Of course, porn video is the sexual soloist’s ideal terrain. Here the act itself is going through its moves, while he or she is waiting for that moment when, lo and behold, the person’s fetish appears. Then the film is stopped and spooled backwards till the very shot which may then be stopped again – to observe it, perhaps again and again

This effect is almost perfect when a little surprise is involved, when such a movie is watched for the first time, which is also the real reason behind the accumulation of ever more DVD’s by the porno lover. They may be all the same, ‘when you’ve seen one, you’ve seen them all’ – yet, waiting for that very moment in which in a new scene a new version of one’s fetish appears forms the plot. As with the sublime, it diminishes after the first confrontation, because we are mere creatures of routine and habituation.




It always remains an embarrassing situation, touching oneself while the porn cineaste is bothering you with his erotic artistry and gimmicks. After all, this is what you want to see and what you put the dam disc for into the video player, certainly not for all that goes on before or comes after, even though those scenes may involve other people’s fetishes. Porn watching is all about that self-selected still, that summum bonum of inactive activity, that pinnacle of unmoved moving.

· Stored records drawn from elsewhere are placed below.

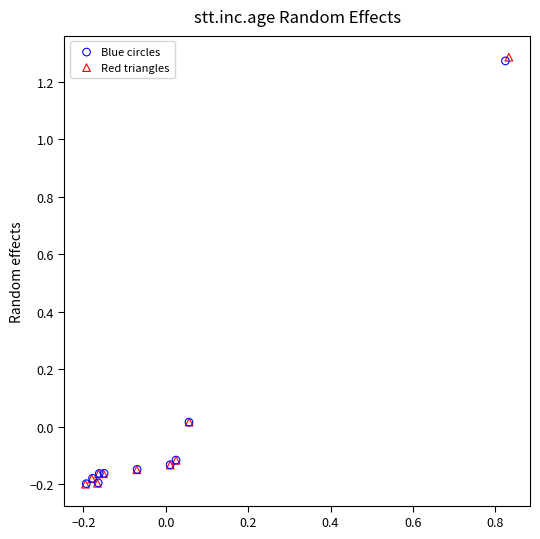

Which series has the largest Y range (max minus min)?

Red triangles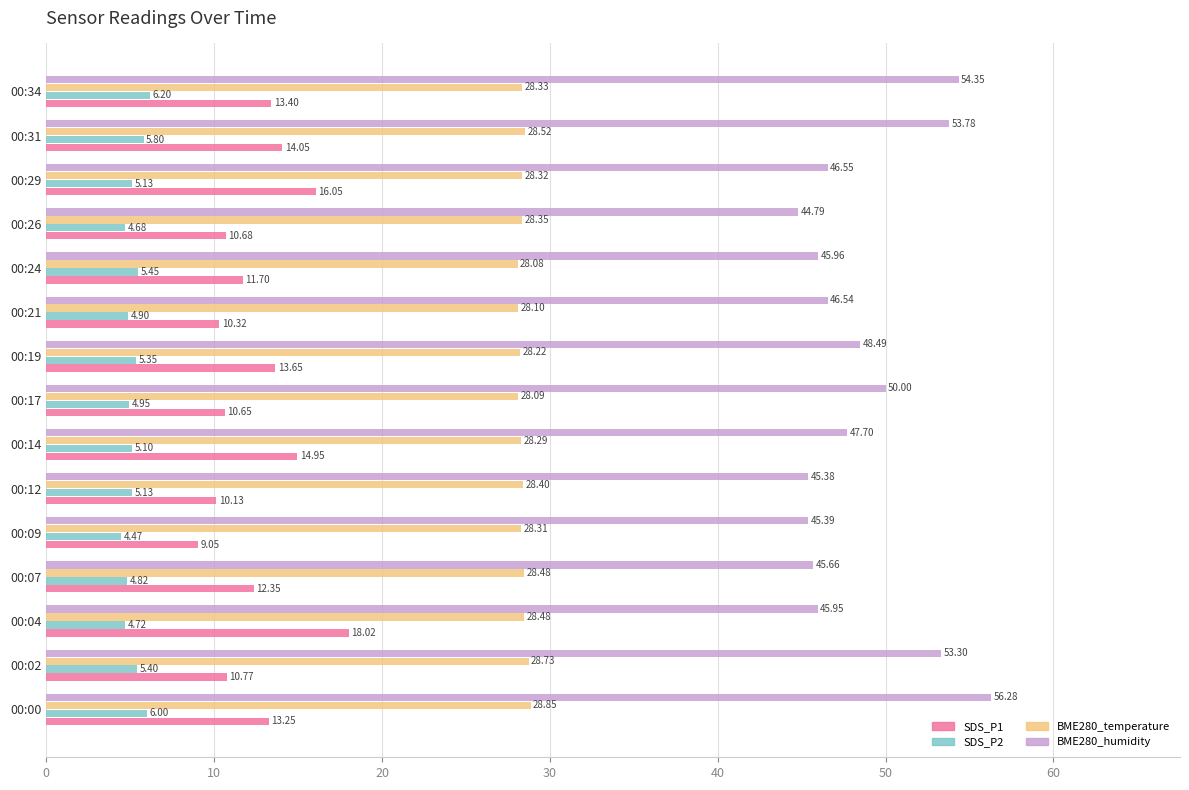

At which label does SDS_P1 reach its peak?

00:04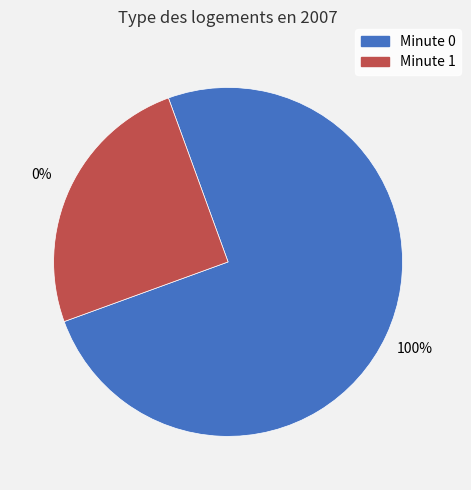

Which category has the smallest portion of the pie?

Minute 1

Perhaps like being one’s own Aristotelian God.

A magnificent arse is always unique, with its own variety of rust-red taints, it’s never ending nuances of shape and curvature, the furrows each time like the unique finger print of its female owner. Each breast is always the only one of its kind, with its special spheres and nipples. The porn market thrives on this unembarrassed desire to contemplate and gaze over and over again at yet another version of the same.


Nonetheless, those subtle differences between the diverse specimens become irrelevant at the moment supreme, that carnal zero degree in which the person drowns for a while. The very first skin flick bought might have done for life.